Life - Articles - Life claims a balance of risk


Momentum is building for beneficiary nomination as an alternative to trusts, the latest joint report from Swiss Re and Insuring Change shows.

 Life claims: balance of risk, the latest joint report from Swiss Re and Insuring Change, presents the latest data showing the usage of trusts and beneficiary nomination with new pure protection level and decreasing term life policies.
 
 The percentage of new policies written into trust has risen again, but only slightly, the report finds. The percentage of all new policies written into trust rose by 1.6 percentage points up to 18.2% of all term (including joint life) policies, following an increase by 4.0 percentage points in 2022.
 
 This implies a maximum of 22.8% of single own life policies placed in trust in the same period, up from 21.1% and, consequently, a minimum of 77.2% of single life term policies still not written in trust, a modest improvement from 78.9% in 2022.[1]
 
 Ron Wheatcroft, Technical Manager Swiss Re and co-author of the report says there is still a long way to go for all life cover to reliably reach those it is meant for and to do so without unnecessary delays.

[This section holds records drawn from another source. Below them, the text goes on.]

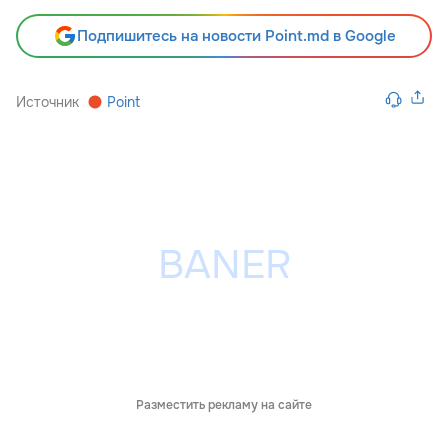
Подпишитесь на новости Point.md в Google
Источник
Point
Разместить рекламу на сайте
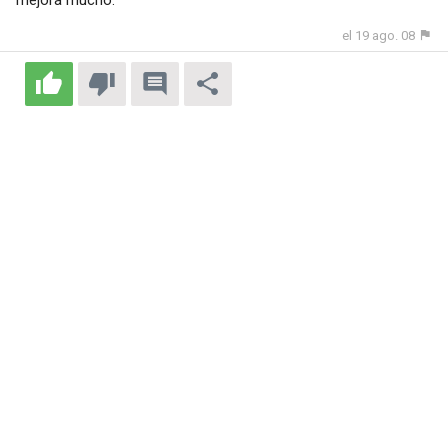
el 19 ago. 08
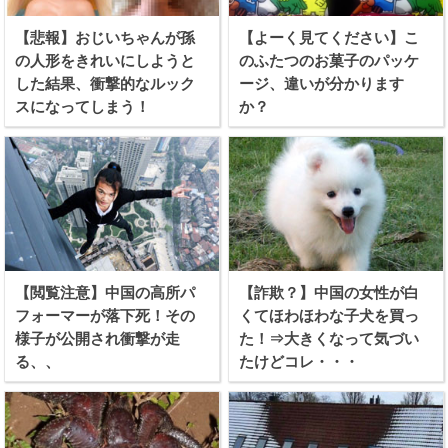
【悲報】おじいちゃんが孫
【よーく見てください】こ
の人形をきれいにしようと
のふたつのお菓子のパッケ
した結果、衝撃的なルック
ージ、違いが分かります
スになってしまう！
か？
【閲覧注意】中国の高所パ
【詐欺？】中国の女性が白
フォーマーが落下死！その
くてほわほわな子犬を買っ
様子が公開され衝撃が走
た！⇒大きくなって気づい
る、、
たけどコレ・・・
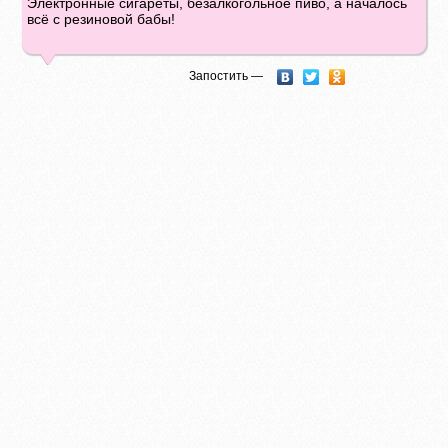
Электронные сигареты, безалкогольное пиво, а началось
всё с резиновой бабы!
Запостить —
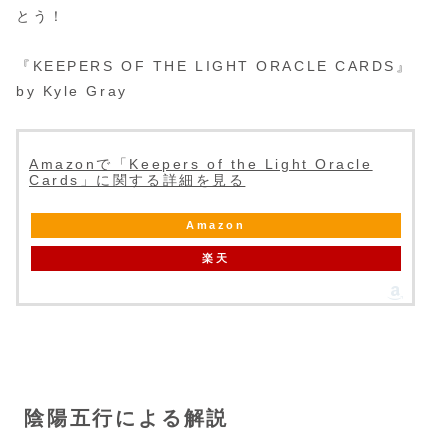
とう！
『KEEPERS OF THE LIGHT ORACLE CARDS』
by Kyle Gray
Amazonで「Keepers of the Light Oracle
Cards」に関する詳細を見る
Amazon
楽天
陰陽五行による解説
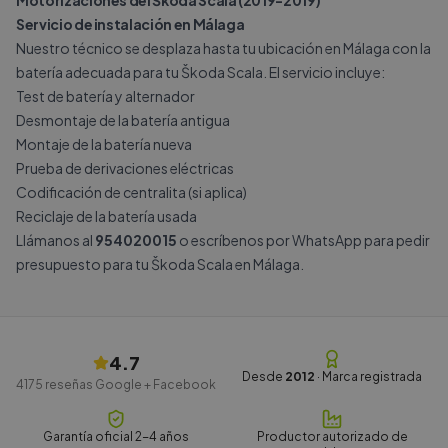
Motorizaciones del Škoda Scala (2019-2019)
Servicio de instalación en Málaga
Nuestro técnico se desplaza hasta tu ubicación en Málaga con la
batería adecuada para tu Škoda Scala. El servicio incluye:
Test de batería y alternador
Desmontaje de la batería antigua
Montaje de la batería nueva
Prueba de derivaciones eléctricas
Codificación de centralita (si aplica)
Reciclaje de la batería usada
Llámanos al
954020015
o escríbenos por
WhatsApp
para pedir
presupuesto para tu Škoda Scala en Málaga.
4.7
Desde
2012
· Marca registrada
4175
reseñas Google + Facebook
Garantía oficial 2-4 años
Productor autorizado de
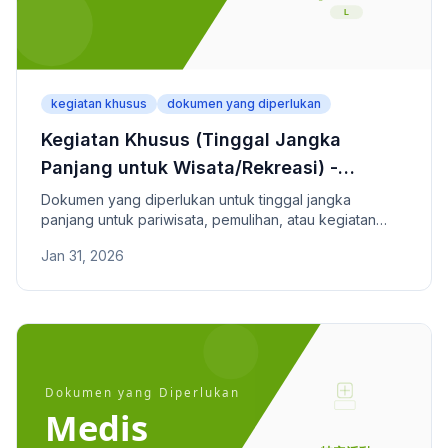
kegiatan khusus
dokumen yang diperlukan
Kegiatan Khusus (Tinggal Jangka
Panjang untuk Wisata/Rekreasi) -
Dokumen yang Diperlukan
Dokumen yang diperlukan untuk tinggal jangka
panjang untuk pariwisata, pemulihan, atau kegiatan
sukarela dan pasangan.
Jan 31, 2026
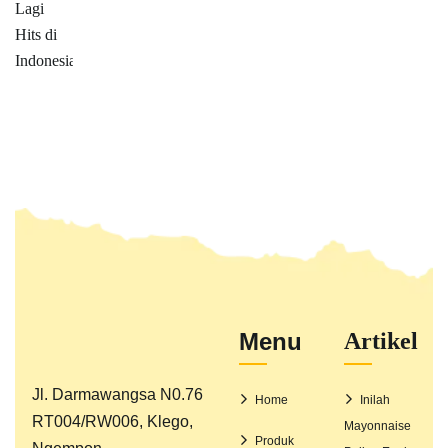
Menu
Artikel
Jl. Darmawangsa N0.76
Home
Inilah
RT004/RW006, Klego,
Mayonnaise
Produk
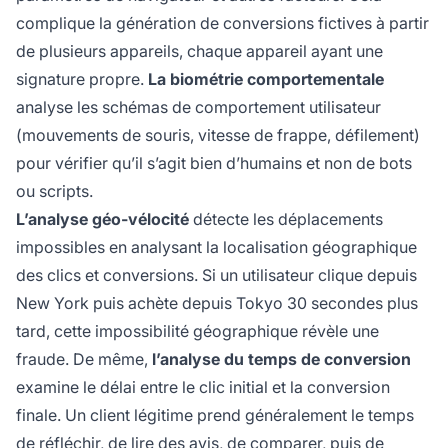
complique la génération de conversions fictives à partir
de plusieurs appareils, chaque appareil ayant une
signature propre.
La biométrie comportementale
analyse les schémas de comportement utilisateur
(mouvements de souris, vitesse de frappe, défilement)
pour vérifier qu’il s’agit bien d’humains et non de bots
ou scripts.
L’analyse géo-vélocité
détecte les déplacements
impossibles en analysant la localisation géographique
des clics et conversions. Si un utilisateur clique depuis
New York puis achète depuis Tokyo 30 secondes plus
tard, cette impossibilité géographique révèle une
fraude. De même,
l’analyse du temps de conversion
examine le délai entre le clic initial et la conversion
finale. Un client légitime prend généralement le temps
de réfléchir, de lire des avis, de comparer, puis de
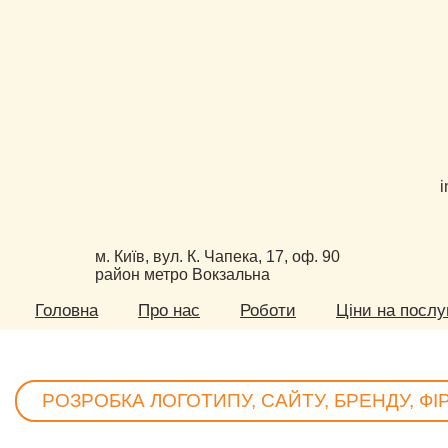
i
м. Київ, вул. К. Чапека, 17, оф. 90
район метро Вокзальна
Головна
Про нас
Роботи
Ціни на послу
РОЗРОБКА ЛОГОТИПУ, САЙТУ, БРЕНДУ, Ф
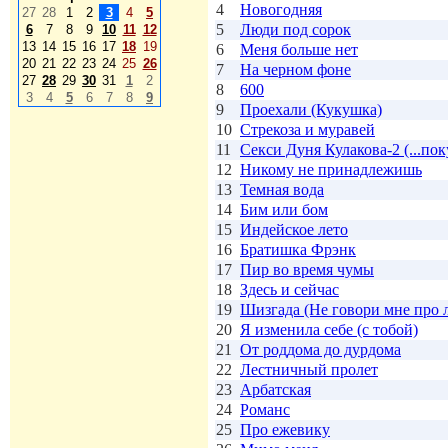
4
Новогодняя
27
28
1
2
3
4
5
5
Люди под сорок
6
7
8
9
10
11
12
13
14
15
16
17
18
19
6
Меня больше нет
20
21
22
23
24
25
26
7
На черном фоне
27
28
29
30
31
1
2
8
600
3
4
5
6
7
8
9
9
Проехали (Кукушка)
10
Стрекоза и муравей
11
Секси Дуня Кулакова-2 (...поку
12
Никому не принадлежишь
13
Темная вода
14
Бим или бом
15
Индейское лето
16
Братишка Фрэнк
17
Пир во время чумы
18
Здесь и сейчас
19
Шизгада (Не говори мне про л
20
Я изменила себе (с тобой)
21
От роддома до дурдома
22
Лестничный пролет
23
Арбатская
24
Романс
25
Про ежевику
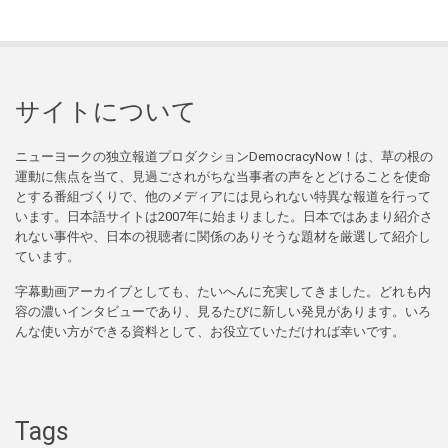
サイトについて
ニューヨークの独立報道プロダクションDemocracyNow！は、草の根の
運動に焦点を当て、見過ごされがちな当事者の声をとどけることを使命
とする番組づくりで、他のメディアには見られない特異な報道を行って
います。日本語サイトは2007年に始まりました。日本ではあまり紹介さ
れない事件や、日本の視聴者に関係のありそうな題材を厳選して紹介し
ています。
字幕動画アーカイブとしても、たいへんに充実してきました。どれも内
容の濃いインタビューであり、見るたびに新しい発見があります。いろ
んな使い方ができる資料として、お役立ていただければ幸いです。
Tags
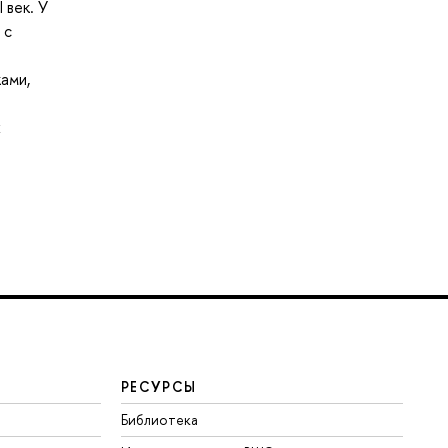
 век. У
 с
ами,
х
РЕСУРСЫ
Библиотека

 Ron Wheatcroft, Technical Manager Swiss Re, comments: “With momentum showing signs of building for beneficiary nomination as an alternative to a trust, it is intended to collect actual numbers in both categories where possible in future. Indications from the insurers offering beneficiary nomination suggest that inclusion of the beneficiary nomination policies could have reduced the beneficiary gap to 68%, another 9.0 percentage points worth of single life policies with direction of benefits.
 
 “The percentage changes in single policies written in trust vary by product type with an improvement of 0.6 percentage points for new Level Term policies. Improvements for policies which include a critical illness benefit and where the policyholder is likely to intend the benefits to be paid to themselves on diagnosis of a critical illness were 3.5 percentage points with level term and 3.9 percentage points with decreasing term.”
 
 Wheatcroft points out that the focus on inheritance tax in the UK could be a leading reason for not putting policies in trust.
 
 “The report suggests that the legacy of focus on inheritance tax as the top reason for putting a life policy in trust could help explain why the majority of people might immediately think a trust isn’t important for them. A reasonable conclusion which could be drawn from past inheritance tax data is that there is less than a 1% chance of a term life policy being part of a taxable estate. Even in the light of the changes announced in the Budget, this would change little, while speed of payment and to the intended beneficiary will remain the primary reasons for using a trust or beneficiary nomination.”
 
 Finally, Wheatcroft notes the long-term issue still comes back to reliably putting funds into the hands of those who it was meant for and without unnecessary delays. Wheatcroft is clear that correctly setting up a policy at the outset is essential.
 
 “There is still a long way to go for all life cover to reliably get funds in the hands it was meant for, and without unneeded delay. It requires processes and communications across all parts of the distribution chain to be working together well to achieve this and it’s heartening to see the examples where this is being done already, indicating it can be done at scale.
 
 New policies sales data are taken from Swiss Re's Term & Health Watch 2024 report published in May 2024.